The taste of buttered toast and milky tea captured in a bowl of comforting oats. The buttery breadcrumbs give two textures; one soft when cooked in with the oats, and one crunchy as a garnish. Your challenge is to not scoff them all before you get around to making your breakfast.
350ml Grass Fed Jersey Whole Milk (can be more/less dependent upon how thick you like your porridge)
Approx. 100g Coarse Sourdough Breadcrumbs
Preheat your oven to 180⁰C/gas mark. Pop the butter in a roasting tray and slide it into the oven to melt. In the meantime, cut away and discard the crusts from the bread. Tear it into coarse crumbs, about 1-2cm or so. When the butter has melted, throw the torn bread into the tray and mix well so that it soaks up all the butter. Return to the oven for 8-10 minutes or until golden brown and crunchy. These can be made in advance and will keep well in an airtight container for a couple of days.
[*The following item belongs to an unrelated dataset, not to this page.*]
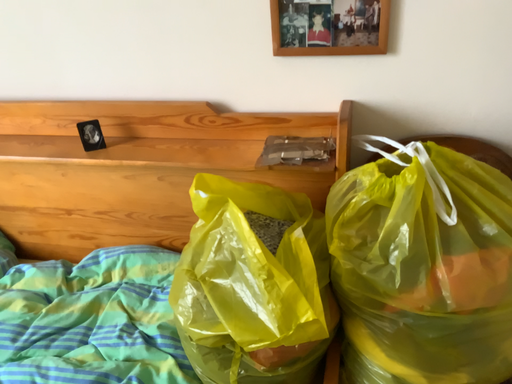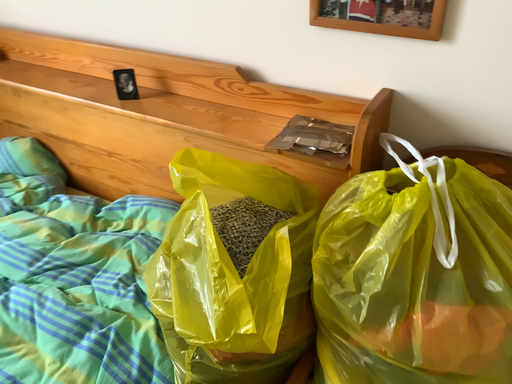
Question: How did the camera likely rotate when shooting the video?

Choices:
 (A) rotated left
 (B) rotated right

Answer: (A)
To make the porridge, warm your milk in a medium saucepan until it just reaches a simmer. Turn off the heat and pop in the teabags. Leave for 5 minutes to brew.
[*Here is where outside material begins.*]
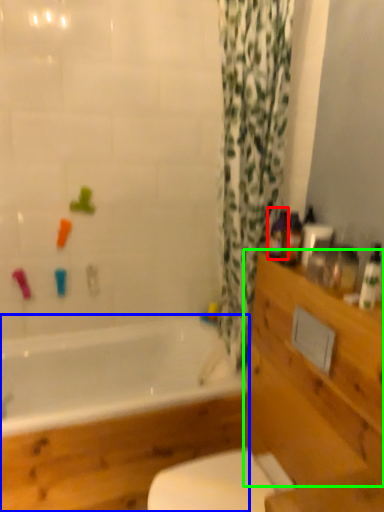
Question: Based on their relative distances, which object is farther from toiletry (highlighted by a red box)? Choose from bathtub (highlighted by a blue box) and drawer (highlighted by a green box).

Choices:
 (A) bathtub
 (B) drawer

Answer: (A)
Remove the teabags and add the oats along with 30g of the baked breadcrumbs and a small pinch of salt. Return to a gentle heat and cook gently, stirring often, for 8-10 minutes until the oats have plumped up and softened completely. Add a dash more milk for you desired consistency.
Divide the warm porridge between 2 bowls. Garnish with the remaining breadcrumbs and a blob of your chosen preserve.